You can tell how much the Japanese rural landscape inspired Miyazaki as he devotes so many scenes to the pastoral land. The farmland was based on the area the director lived in at the time, about an hour outside Tokyo. He went for many walks during the day and took in the beautiful natural scenery, eventually inspired to make a film centered around these vistas. Totoro continues the filmmaker’s work about humanity’s relationship with the natural world, with the themes here being much less dire and confrontational than in Nausicaa. Instead, the story is about nature’s ability to protect these children from the harsh realities of what is happening in their family. We do get a happy ending with the mother moving towards recovery, but Miyazaki doesn’t try to soften the reality of these people’s situation.
There have been some wild fan theories about what My Neighbor Totoro is about, from saying it references some notorious child killings in Japan from the 1960s to Totoro being the God of Death. Miyazaki has debunked all of these and has clarified that the film is about Shinto philosophy. Shintoism is a very ancient Japanese tradition that attempts to show respect to the spirits they believe make up all aspects of life. Both the forest and the house are home to different energies, and the characters find old shrines throughout the landscape that are reminders of a time when Shintoism was practiced more regularly. The girls’ father makes a reference at one point that humans and trees were once good friends and has his children bow and greet a large camphor tree near their home.

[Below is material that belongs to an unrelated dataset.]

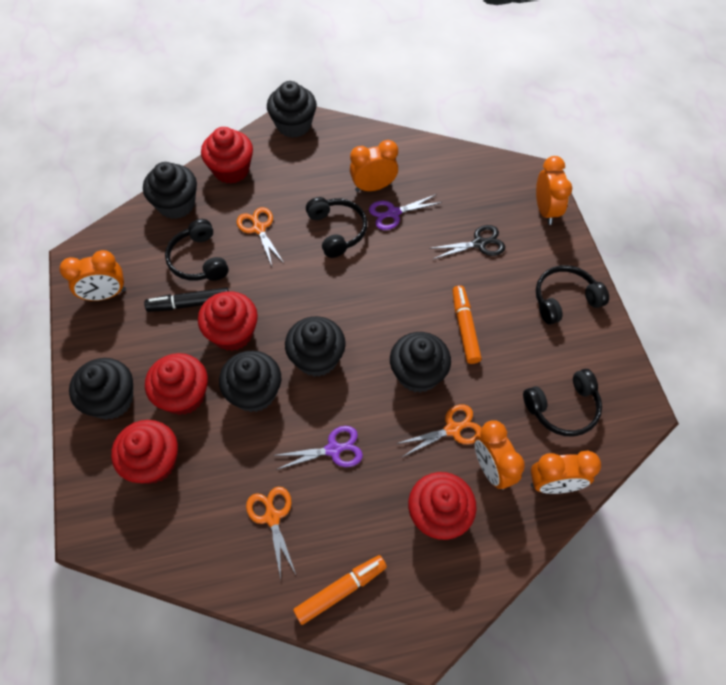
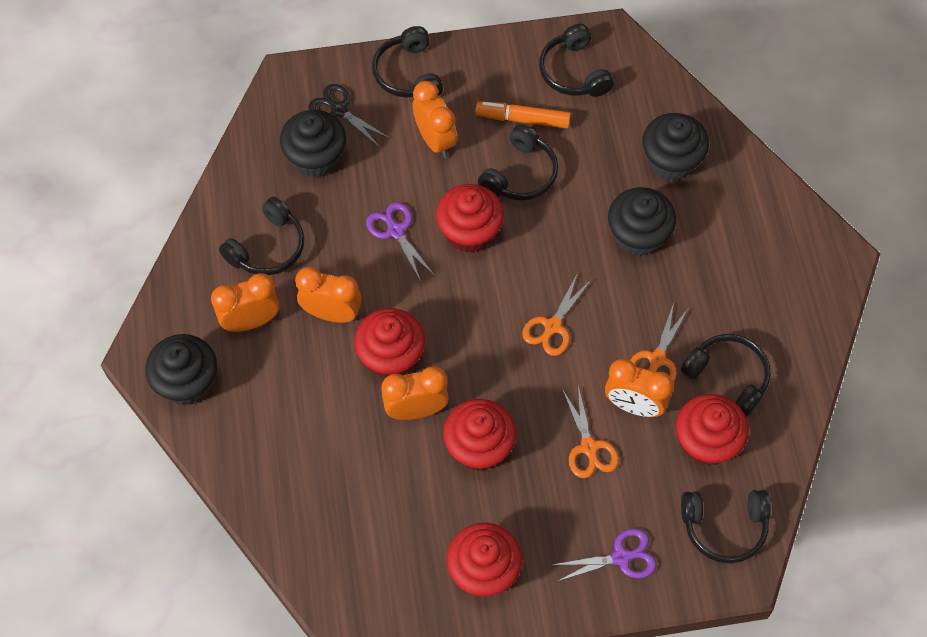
black cupcake: 6 -> 4
black headphones: 4 -> 6
black marker: 1 -> 0
orange marker: 2 -> 1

Despite this, Miyazaki has gone on record saying that Totoro is not a spirit, but an animal that lives in the forest. He sees Totoro as the forest’s keeper, a unique creature who watches over those who live in and around the wooded area. This bears similarities with some of the ideas explored in Princess Mononoke, where we see a very different forest guardian who acts in a much more threatening way. Here the animals are friendly to everyone they meet, but Miyazaki never presents us with anyone really threatening nature in Totoro. There is no real over-arching conflict until the third act, and even that is resolved relatively quickly.
My Neighbor Totoro is an incredibly pleasant and heartfelt movie that never engages in empty sentimentality. The story never lingers on the sick mother as we see events unfold through the children’s eyes. Their parents do an excellent job of being honest with them while protecting them from the anxiety and fear that could easily accompany their situation. In turn, Miyazaki makes the potential scary forest into a place of mystery and magic that anyone of us would love to explore. Totoro’s message appears to be one of hope for humanity, that we should find ways to break away from the stress of modern life and be silly, embracing the natural world that we came from.